I found the three finger mitten warmer than the zip back glove. I had to put the heat pack against my skin to be effective in the glove, when I put it in the zip compartment my finger tips still got cold after awhile, not so with the 3-F mitten


----------



## Rich (Feb 6, 2013)

+1 for the Hestra 3 Finger Heli Mitt.  Much warmer than gloves and more dexterity than regular mitts.  Having your index finger and thumb free makes it really easy to hold your poles, adjust your goggles, work zippers, etc. They also have removable liners, so you can get them really dry overnight.


----------



## wa-loaf (Feb 6, 2013)

Going to be breaking mine out for AZ summit ... snowing, hopefully a foot plus and 10 degrees ...


----------



## bvibert (Feb 12, 2013)

wa-loaf said:


> Going to be breaking mine out for AZ summit ... snowing, hopefully a foot plus and 10 degrees ...



I saw you had them on, how did they work?


----------



## wa-loaf (Feb 12, 2013)

bvibert said:


> I saw you had them on, how did they work?

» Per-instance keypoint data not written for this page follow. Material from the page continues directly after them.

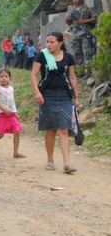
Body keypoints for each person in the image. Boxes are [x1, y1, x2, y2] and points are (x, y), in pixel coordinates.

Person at [31, 32, 79, 174]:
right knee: (51, 129)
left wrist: (76, 97)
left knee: (64, 129)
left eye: (52, 42)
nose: (49, 45)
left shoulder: (68, 57)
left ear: (60, 43)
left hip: (64, 95)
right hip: (47, 95)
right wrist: (37, 93)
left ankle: (67, 164)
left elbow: (72, 77)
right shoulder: (42, 56)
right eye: (47, 42)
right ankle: (50, 160)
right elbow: (33, 75)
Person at [66, 0, 98, 65]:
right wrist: (67, 20)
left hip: (85, 34)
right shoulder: (72, 11)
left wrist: (85, 21)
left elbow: (95, 18)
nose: (75, 0)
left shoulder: (87, 9)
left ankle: (88, 72)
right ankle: (81, 72)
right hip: (75, 34)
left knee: (87, 53)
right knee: (77, 53)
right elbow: (69, 23)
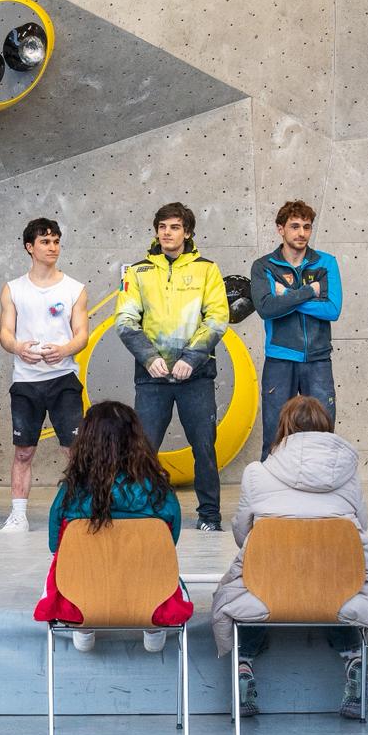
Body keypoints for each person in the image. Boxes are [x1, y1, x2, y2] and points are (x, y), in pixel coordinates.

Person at [211, 395, 368, 718]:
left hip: (271, 586)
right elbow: (359, 527)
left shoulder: (256, 472)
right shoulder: (348, 472)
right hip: (334, 585)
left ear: (283, 427)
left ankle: (244, 664)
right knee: (328, 579)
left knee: (255, 576)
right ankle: (353, 656)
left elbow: (242, 534)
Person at [34, 400, 189, 651]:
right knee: (160, 561)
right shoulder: (160, 492)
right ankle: (153, 624)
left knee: (65, 561)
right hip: (150, 589)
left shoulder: (70, 493)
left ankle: (84, 623)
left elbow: (56, 546)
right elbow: (170, 541)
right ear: (138, 441)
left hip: (81, 593)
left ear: (86, 442)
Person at [115, 201, 229, 530]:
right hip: (152, 378)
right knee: (143, 449)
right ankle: (143, 511)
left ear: (187, 232)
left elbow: (217, 318)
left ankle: (210, 516)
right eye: (162, 227)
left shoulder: (208, 269)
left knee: (204, 448)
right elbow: (124, 320)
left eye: (175, 227)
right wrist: (149, 358)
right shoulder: (136, 272)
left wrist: (190, 360)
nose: (167, 233)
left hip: (197, 377)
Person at [0, 217, 89, 533]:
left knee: (74, 450)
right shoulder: (13, 289)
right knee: (23, 451)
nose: (52, 247)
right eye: (45, 242)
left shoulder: (75, 289)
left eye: (56, 241)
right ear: (29, 247)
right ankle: (18, 515)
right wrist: (17, 347)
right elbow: (5, 333)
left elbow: (81, 335)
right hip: (26, 381)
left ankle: (82, 509)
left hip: (63, 379)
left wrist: (64, 350)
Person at [251, 199, 342, 460]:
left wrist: (286, 295)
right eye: (294, 226)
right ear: (280, 229)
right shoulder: (264, 266)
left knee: (323, 434)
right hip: (280, 358)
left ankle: (322, 483)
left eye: (306, 227)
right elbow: (266, 308)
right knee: (274, 435)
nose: (301, 233)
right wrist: (309, 291)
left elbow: (332, 309)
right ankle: (271, 485)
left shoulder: (326, 263)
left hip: (318, 359)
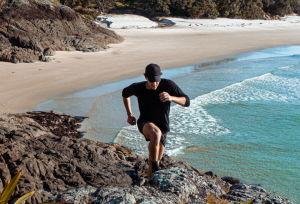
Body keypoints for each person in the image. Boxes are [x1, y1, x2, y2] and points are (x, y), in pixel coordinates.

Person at [122, 63, 190, 179]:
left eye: (157, 80)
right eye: (151, 81)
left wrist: (171, 97)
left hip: (163, 127)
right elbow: (125, 93)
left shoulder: (168, 85)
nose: (155, 84)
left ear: (160, 76)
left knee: (155, 161)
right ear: (145, 77)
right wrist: (130, 114)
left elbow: (186, 101)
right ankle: (156, 168)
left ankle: (151, 183)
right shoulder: (138, 87)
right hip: (145, 122)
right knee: (155, 134)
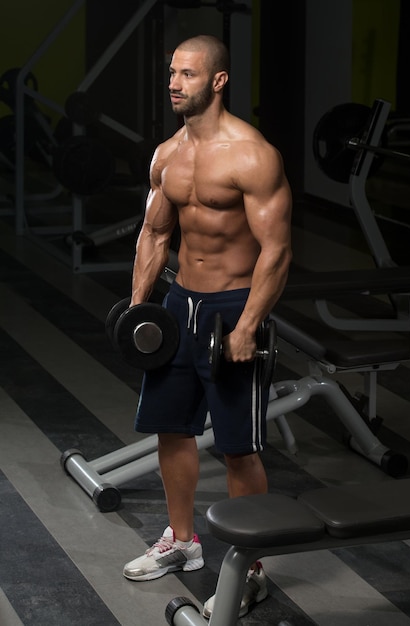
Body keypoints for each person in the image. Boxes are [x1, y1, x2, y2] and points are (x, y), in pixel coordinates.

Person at [123, 34, 292, 619]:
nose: (174, 82)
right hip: (179, 307)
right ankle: (182, 540)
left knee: (238, 448)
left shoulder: (251, 154)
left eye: (188, 74)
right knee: (171, 429)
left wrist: (249, 327)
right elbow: (155, 234)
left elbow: (277, 250)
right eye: (172, 73)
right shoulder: (167, 154)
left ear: (218, 81)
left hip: (233, 310)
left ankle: (251, 567)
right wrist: (138, 308)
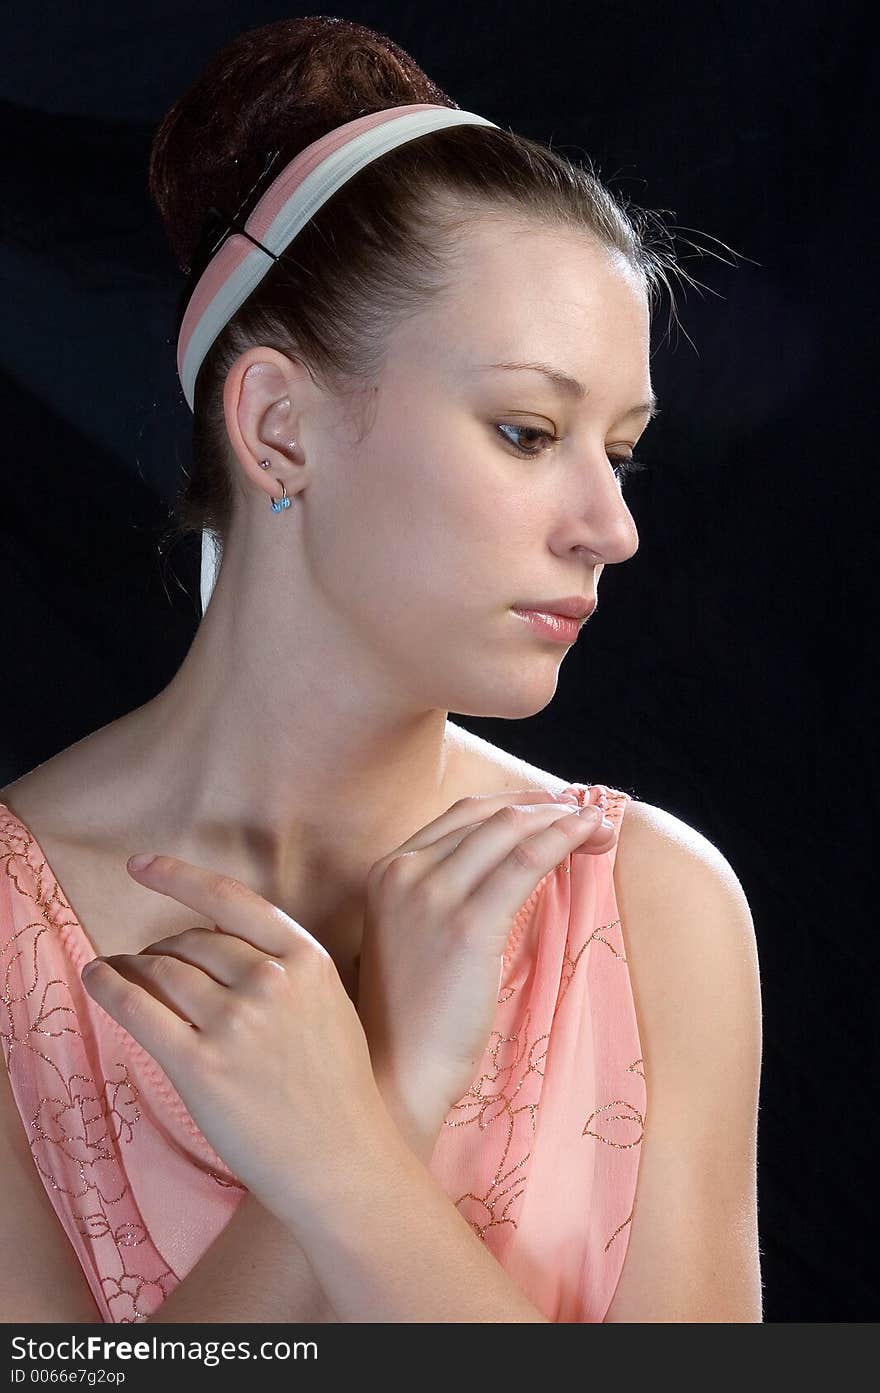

They worked great especially after I threw some hand warmers in them on Saturday ... not a big fan of the wool liners on the Stoics. They either wanted to come out when I took my hand out or tried to bunch up when I put it back in.


----------



## DonnaWalken (Feb 15, 2013)

I always thought they were funny looking. maybe because they remind me of an "alien hand signal" from a very very old tv show. But yeah, the Hestra 3 finger mitt heli is a very good one.


----------



## bvibert (Feb 20, 2013)

wa-loaf said:


> They worked great especially after I threw some hand warmers in them on Saturday ... not a big fan of the wool liners on the Stoics. They either wanted to come out when I took my hand out or tried to bunch up when I put it back in.



Sounds like a deal breaker to me.  I need to be able to take my gloves on and off without worrying about the liner getting screwed up.

If you still needed to use hand warmers then I'll just stick with my regular gloves, which were just fine with hand warmers in the same conditions.


----------



## ScottySkis (Feb 20, 2013)

I like lobster for dinner.


----------



## D-2.5-GT (Feb 21, 2013)

I opted for the Black Diamond Mercury Mitt to replace some worn out gloves this year. I've been very happy with them. Super warm, dry, and comfy. 

I originally was looking at several 3 finger variants from different companies since I've always been a glove guy and thought this was a good compromise. However, I ended up trying the BD mitts on at a local REI and was hooked. The ones in store were the wrong size, but i could tell right away they fit my hands nicely and ordered the correct size. While these are traditional mitts, the liner is 3 finger inside.


----------



## wa-loaf (Feb 23, 2013)

bvibert said:


> If you still needed to use hand warmers then I'll just stick with my regular gloves, which were just fine with hand warmers in the same conditions.



Probably would have been fine without them, but the liner was kind of a pain. I'd look at other brands at any rate. I'm sure the Hestra's are top notch.


----------



## darent (Feb 27, 2013)

My OR 3 finger worked great at the summit, they have a liner that is a regular thin glove which is nice if you have to adjust somthing, easy to pull out and put back in the  mitt, also I used a heavier fleece liner glove and  they were even warmer than the stock set up!  real happy with the purchase


----------